Following Shetye’s death, a team of 20 women members of Parliament, part of the parliamentary committee on empowerment of women, also had visited Byculla jail in July 2017, to study the living conditions of women prisoners. The visit involved meetings with women inmates on the incident as well as on issues which they faced.
The committee submitted its report, ‘Women in Detention and Access to Justice’ to Parliament six months ago. It made a number of scathing observations on core issues like overcrowding in prisons, lack of proper healthcare, non-implementation of the Model Prison Manual, training and recruitment of prison staff, custodial abuse and access to justice. Its suggestions for change were relevant and seen as a positive move towards improving the poor, vulnerable and degrading conditions which many women prisoners face in India.
As an outcome of the report and subsequent to a letter from the Ministry of Home Affairs seeking implementation of the recommendations, the National Legal Services Authority launched a 10-day campaign in May 2018 to identify key issues impacting women prisoners and take concrete steps to uphold their rights. The campaign is being executed by the State Legal Service Authorities and District Legal Service Authorities covering every jail which housed women inmates. The National Commission for Women and the Ministry of Women and Child Development, too, have initiated studies on improving conditions of women prisons across the country.
But are the setting up of committees and developing policy recommendations enough to change ground realities? India is not new to policy or even legislative reforms for prisons. Over 30 years ago in the 1980s, the Justice Mulla Committee Report on Prison Reforms and the Justice Krishna Iyer Committee on Women Prisoners, made sweeping recommendations, especially on prison conditions and the state of undertrial prisoners. These committees were among the first to recommend, among other things, legal aid to prisoners, initiation of rehabilitative and aftercare services and district-level committees to review cases of undertrials and recommend their early release.
India’s Supreme Court, from time to time, has also given directives on the issue, the most recent being in the ‘Re-Inhuman Conditions in 1382 Prisons’. A slew of orders by the Supreme Court have sought to drive change on issues of overcrowding, staff vacancy and deaths in prisons. However, without robust on ground implementation in the sprawling correctional system, these proposed changes may be doomed to remain on paper.
After all, it took the court a full year in the Shetye case to file charges against her alleged attackers and for the trial to begin.
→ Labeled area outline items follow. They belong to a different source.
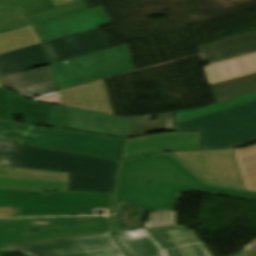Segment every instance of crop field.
I'll return each instance as SVG.
<instances>
[{"instance_id": "crop-field-1", "label": "crop field", "mask_w": 256, "mask_h": 256, "mask_svg": "<svg viewBox=\"0 0 256 256\" xmlns=\"http://www.w3.org/2000/svg\"><path fill=\"white\" fill-rule=\"evenodd\" d=\"M181 185L256 199V192L206 185L173 156L158 154L121 162L112 215L122 203L136 204L141 210L173 209Z\"/></svg>"}, {"instance_id": "crop-field-2", "label": "crop field", "mask_w": 256, "mask_h": 256, "mask_svg": "<svg viewBox=\"0 0 256 256\" xmlns=\"http://www.w3.org/2000/svg\"><path fill=\"white\" fill-rule=\"evenodd\" d=\"M118 162L0 142V165L70 173L68 191L113 193Z\"/></svg>"}, {"instance_id": "crop-field-3", "label": "crop field", "mask_w": 256, "mask_h": 256, "mask_svg": "<svg viewBox=\"0 0 256 256\" xmlns=\"http://www.w3.org/2000/svg\"><path fill=\"white\" fill-rule=\"evenodd\" d=\"M0 141L117 161L121 139L0 121Z\"/></svg>"}, {"instance_id": "crop-field-4", "label": "crop field", "mask_w": 256, "mask_h": 256, "mask_svg": "<svg viewBox=\"0 0 256 256\" xmlns=\"http://www.w3.org/2000/svg\"><path fill=\"white\" fill-rule=\"evenodd\" d=\"M203 130L201 149L234 148L256 140V101L174 125Z\"/></svg>"}, {"instance_id": "crop-field-5", "label": "crop field", "mask_w": 256, "mask_h": 256, "mask_svg": "<svg viewBox=\"0 0 256 256\" xmlns=\"http://www.w3.org/2000/svg\"><path fill=\"white\" fill-rule=\"evenodd\" d=\"M111 200L112 195L0 189V207H16L18 217L91 213L97 208L109 212Z\"/></svg>"}, {"instance_id": "crop-field-6", "label": "crop field", "mask_w": 256, "mask_h": 256, "mask_svg": "<svg viewBox=\"0 0 256 256\" xmlns=\"http://www.w3.org/2000/svg\"><path fill=\"white\" fill-rule=\"evenodd\" d=\"M31 227L40 229L37 241L110 232L109 216L0 219V245L31 242Z\"/></svg>"}, {"instance_id": "crop-field-7", "label": "crop field", "mask_w": 256, "mask_h": 256, "mask_svg": "<svg viewBox=\"0 0 256 256\" xmlns=\"http://www.w3.org/2000/svg\"><path fill=\"white\" fill-rule=\"evenodd\" d=\"M64 61L50 65L59 90L134 70L127 45Z\"/></svg>"}, {"instance_id": "crop-field-8", "label": "crop field", "mask_w": 256, "mask_h": 256, "mask_svg": "<svg viewBox=\"0 0 256 256\" xmlns=\"http://www.w3.org/2000/svg\"><path fill=\"white\" fill-rule=\"evenodd\" d=\"M137 121V117L123 118L111 114L65 107V129L108 135L136 137L155 131H172L174 113L158 115L156 121ZM156 128V130H153Z\"/></svg>"}, {"instance_id": "crop-field-9", "label": "crop field", "mask_w": 256, "mask_h": 256, "mask_svg": "<svg viewBox=\"0 0 256 256\" xmlns=\"http://www.w3.org/2000/svg\"><path fill=\"white\" fill-rule=\"evenodd\" d=\"M9 250L30 256H124L109 233L0 246Z\"/></svg>"}, {"instance_id": "crop-field-10", "label": "crop field", "mask_w": 256, "mask_h": 256, "mask_svg": "<svg viewBox=\"0 0 256 256\" xmlns=\"http://www.w3.org/2000/svg\"><path fill=\"white\" fill-rule=\"evenodd\" d=\"M170 153L208 184L246 190L233 149Z\"/></svg>"}, {"instance_id": "crop-field-11", "label": "crop field", "mask_w": 256, "mask_h": 256, "mask_svg": "<svg viewBox=\"0 0 256 256\" xmlns=\"http://www.w3.org/2000/svg\"><path fill=\"white\" fill-rule=\"evenodd\" d=\"M199 132H170L125 139L122 159L163 151L198 150Z\"/></svg>"}, {"instance_id": "crop-field-12", "label": "crop field", "mask_w": 256, "mask_h": 256, "mask_svg": "<svg viewBox=\"0 0 256 256\" xmlns=\"http://www.w3.org/2000/svg\"><path fill=\"white\" fill-rule=\"evenodd\" d=\"M110 24L102 6L35 23L43 42Z\"/></svg>"}, {"instance_id": "crop-field-13", "label": "crop field", "mask_w": 256, "mask_h": 256, "mask_svg": "<svg viewBox=\"0 0 256 256\" xmlns=\"http://www.w3.org/2000/svg\"><path fill=\"white\" fill-rule=\"evenodd\" d=\"M15 114L24 115V123L50 127V105L27 100L0 87V119L13 121Z\"/></svg>"}, {"instance_id": "crop-field-14", "label": "crop field", "mask_w": 256, "mask_h": 256, "mask_svg": "<svg viewBox=\"0 0 256 256\" xmlns=\"http://www.w3.org/2000/svg\"><path fill=\"white\" fill-rule=\"evenodd\" d=\"M45 45L54 62L109 48L99 28L48 41Z\"/></svg>"}, {"instance_id": "crop-field-15", "label": "crop field", "mask_w": 256, "mask_h": 256, "mask_svg": "<svg viewBox=\"0 0 256 256\" xmlns=\"http://www.w3.org/2000/svg\"><path fill=\"white\" fill-rule=\"evenodd\" d=\"M114 236L127 256H210L201 243L161 252L149 236L131 239L126 231Z\"/></svg>"}, {"instance_id": "crop-field-16", "label": "crop field", "mask_w": 256, "mask_h": 256, "mask_svg": "<svg viewBox=\"0 0 256 256\" xmlns=\"http://www.w3.org/2000/svg\"><path fill=\"white\" fill-rule=\"evenodd\" d=\"M59 93L65 106L114 114L103 81Z\"/></svg>"}, {"instance_id": "crop-field-17", "label": "crop field", "mask_w": 256, "mask_h": 256, "mask_svg": "<svg viewBox=\"0 0 256 256\" xmlns=\"http://www.w3.org/2000/svg\"><path fill=\"white\" fill-rule=\"evenodd\" d=\"M0 83L21 95H42L56 90L48 66L0 78Z\"/></svg>"}, {"instance_id": "crop-field-18", "label": "crop field", "mask_w": 256, "mask_h": 256, "mask_svg": "<svg viewBox=\"0 0 256 256\" xmlns=\"http://www.w3.org/2000/svg\"><path fill=\"white\" fill-rule=\"evenodd\" d=\"M44 50L39 43L0 54V77L51 63Z\"/></svg>"}, {"instance_id": "crop-field-19", "label": "crop field", "mask_w": 256, "mask_h": 256, "mask_svg": "<svg viewBox=\"0 0 256 256\" xmlns=\"http://www.w3.org/2000/svg\"><path fill=\"white\" fill-rule=\"evenodd\" d=\"M206 63L256 51V32L198 47ZM218 53V54H215ZM219 56H221L219 58Z\"/></svg>"}, {"instance_id": "crop-field-20", "label": "crop field", "mask_w": 256, "mask_h": 256, "mask_svg": "<svg viewBox=\"0 0 256 256\" xmlns=\"http://www.w3.org/2000/svg\"><path fill=\"white\" fill-rule=\"evenodd\" d=\"M209 83L256 72V53L205 66Z\"/></svg>"}, {"instance_id": "crop-field-21", "label": "crop field", "mask_w": 256, "mask_h": 256, "mask_svg": "<svg viewBox=\"0 0 256 256\" xmlns=\"http://www.w3.org/2000/svg\"><path fill=\"white\" fill-rule=\"evenodd\" d=\"M186 226H170L145 229L161 251L200 242L197 237L185 229Z\"/></svg>"}, {"instance_id": "crop-field-22", "label": "crop field", "mask_w": 256, "mask_h": 256, "mask_svg": "<svg viewBox=\"0 0 256 256\" xmlns=\"http://www.w3.org/2000/svg\"><path fill=\"white\" fill-rule=\"evenodd\" d=\"M216 102L256 92V73L211 84Z\"/></svg>"}, {"instance_id": "crop-field-23", "label": "crop field", "mask_w": 256, "mask_h": 256, "mask_svg": "<svg viewBox=\"0 0 256 256\" xmlns=\"http://www.w3.org/2000/svg\"><path fill=\"white\" fill-rule=\"evenodd\" d=\"M235 152L246 189L256 191V145Z\"/></svg>"}, {"instance_id": "crop-field-24", "label": "crop field", "mask_w": 256, "mask_h": 256, "mask_svg": "<svg viewBox=\"0 0 256 256\" xmlns=\"http://www.w3.org/2000/svg\"><path fill=\"white\" fill-rule=\"evenodd\" d=\"M32 26L0 34V53L39 43Z\"/></svg>"}, {"instance_id": "crop-field-25", "label": "crop field", "mask_w": 256, "mask_h": 256, "mask_svg": "<svg viewBox=\"0 0 256 256\" xmlns=\"http://www.w3.org/2000/svg\"><path fill=\"white\" fill-rule=\"evenodd\" d=\"M256 100V93L240 96L197 110L176 112L175 124Z\"/></svg>"}, {"instance_id": "crop-field-26", "label": "crop field", "mask_w": 256, "mask_h": 256, "mask_svg": "<svg viewBox=\"0 0 256 256\" xmlns=\"http://www.w3.org/2000/svg\"><path fill=\"white\" fill-rule=\"evenodd\" d=\"M67 183L0 177L2 189H40L66 191Z\"/></svg>"}, {"instance_id": "crop-field-27", "label": "crop field", "mask_w": 256, "mask_h": 256, "mask_svg": "<svg viewBox=\"0 0 256 256\" xmlns=\"http://www.w3.org/2000/svg\"><path fill=\"white\" fill-rule=\"evenodd\" d=\"M15 169V171H10ZM0 176L67 182L68 174L0 166Z\"/></svg>"}, {"instance_id": "crop-field-28", "label": "crop field", "mask_w": 256, "mask_h": 256, "mask_svg": "<svg viewBox=\"0 0 256 256\" xmlns=\"http://www.w3.org/2000/svg\"><path fill=\"white\" fill-rule=\"evenodd\" d=\"M177 211H160L148 213L144 228L175 225Z\"/></svg>"}, {"instance_id": "crop-field-29", "label": "crop field", "mask_w": 256, "mask_h": 256, "mask_svg": "<svg viewBox=\"0 0 256 256\" xmlns=\"http://www.w3.org/2000/svg\"><path fill=\"white\" fill-rule=\"evenodd\" d=\"M25 16L26 15L24 11L21 5L19 4L17 6L0 11V23L18 19Z\"/></svg>"}, {"instance_id": "crop-field-30", "label": "crop field", "mask_w": 256, "mask_h": 256, "mask_svg": "<svg viewBox=\"0 0 256 256\" xmlns=\"http://www.w3.org/2000/svg\"><path fill=\"white\" fill-rule=\"evenodd\" d=\"M51 127L63 129V106L51 105Z\"/></svg>"}, {"instance_id": "crop-field-31", "label": "crop field", "mask_w": 256, "mask_h": 256, "mask_svg": "<svg viewBox=\"0 0 256 256\" xmlns=\"http://www.w3.org/2000/svg\"><path fill=\"white\" fill-rule=\"evenodd\" d=\"M36 99L38 100H43V101H49V102H53L56 105H61L58 93H53L50 95H46V96H41V97H37Z\"/></svg>"}, {"instance_id": "crop-field-32", "label": "crop field", "mask_w": 256, "mask_h": 256, "mask_svg": "<svg viewBox=\"0 0 256 256\" xmlns=\"http://www.w3.org/2000/svg\"><path fill=\"white\" fill-rule=\"evenodd\" d=\"M16 216L14 208H0V217Z\"/></svg>"}, {"instance_id": "crop-field-33", "label": "crop field", "mask_w": 256, "mask_h": 256, "mask_svg": "<svg viewBox=\"0 0 256 256\" xmlns=\"http://www.w3.org/2000/svg\"><path fill=\"white\" fill-rule=\"evenodd\" d=\"M19 4L18 0H0V10Z\"/></svg>"}, {"instance_id": "crop-field-34", "label": "crop field", "mask_w": 256, "mask_h": 256, "mask_svg": "<svg viewBox=\"0 0 256 256\" xmlns=\"http://www.w3.org/2000/svg\"><path fill=\"white\" fill-rule=\"evenodd\" d=\"M127 232L131 236V238L147 235V233L144 231V229L130 230V231H127Z\"/></svg>"}, {"instance_id": "crop-field-35", "label": "crop field", "mask_w": 256, "mask_h": 256, "mask_svg": "<svg viewBox=\"0 0 256 256\" xmlns=\"http://www.w3.org/2000/svg\"><path fill=\"white\" fill-rule=\"evenodd\" d=\"M76 1H79V0H52L55 7L65 5V4H69V3H73V2H76Z\"/></svg>"}, {"instance_id": "crop-field-36", "label": "crop field", "mask_w": 256, "mask_h": 256, "mask_svg": "<svg viewBox=\"0 0 256 256\" xmlns=\"http://www.w3.org/2000/svg\"><path fill=\"white\" fill-rule=\"evenodd\" d=\"M114 232L120 231L121 227L116 216H112Z\"/></svg>"}, {"instance_id": "crop-field-37", "label": "crop field", "mask_w": 256, "mask_h": 256, "mask_svg": "<svg viewBox=\"0 0 256 256\" xmlns=\"http://www.w3.org/2000/svg\"><path fill=\"white\" fill-rule=\"evenodd\" d=\"M180 190L202 192L200 188L181 186Z\"/></svg>"}, {"instance_id": "crop-field-38", "label": "crop field", "mask_w": 256, "mask_h": 256, "mask_svg": "<svg viewBox=\"0 0 256 256\" xmlns=\"http://www.w3.org/2000/svg\"><path fill=\"white\" fill-rule=\"evenodd\" d=\"M33 229V228H31ZM28 234H29V237L31 238L32 242L36 240V238L38 237L39 235V230L36 234H30L29 231H28Z\"/></svg>"}, {"instance_id": "crop-field-39", "label": "crop field", "mask_w": 256, "mask_h": 256, "mask_svg": "<svg viewBox=\"0 0 256 256\" xmlns=\"http://www.w3.org/2000/svg\"><path fill=\"white\" fill-rule=\"evenodd\" d=\"M242 256H256V253H253V254H247V255H242Z\"/></svg>"}]
</instances>
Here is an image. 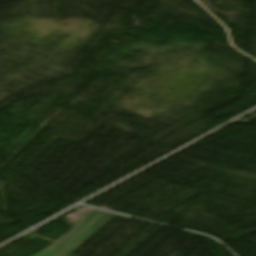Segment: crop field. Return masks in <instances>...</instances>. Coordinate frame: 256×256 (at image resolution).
Here are the masks:
<instances>
[{
    "label": "crop field",
    "mask_w": 256,
    "mask_h": 256,
    "mask_svg": "<svg viewBox=\"0 0 256 256\" xmlns=\"http://www.w3.org/2000/svg\"><path fill=\"white\" fill-rule=\"evenodd\" d=\"M113 215L126 218V216L97 209L87 211L73 222L75 225L68 233L33 256H68Z\"/></svg>",
    "instance_id": "crop-field-1"
}]
</instances>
This despite the interest and pressure brought to bear by political leaders as well as activist groups and media. These indicate both the infirmity and tardiness of the system as well as the people running it in addition to stubborn internal resistance to change even when this is being sought by the highest court and by lawmakers.
We can hope for a speedy trial, and that the perpetrators of the assaults, which led to her painful death, will be held accountable. Making the process transparent and swift would set an example which can reduce torture in prisons, curb excesses by those in authority, control abuse of power and end impunity.
Indeed, Manjula Shetye’s case is another reason why India, which signed the United Nations Convention against Torture in 1997, should ratify it to create safe spaces for prisoners and to hold those who abuse them to account. It would show India’s commitment to international human rights conventions that uphold gender dignity, assert the primacy of law and the rights or ordinary people.
Sabika Abbas is Project Officer, Prison Reforms Programme at the Commonwealth Human Rights Initiative. She holds a Master’s in Social Work with specialisation in Criminology from TISS, Mumbai.
Note: The article was edited to note that India has signed the Torture Convention in 1997 but not ratified it.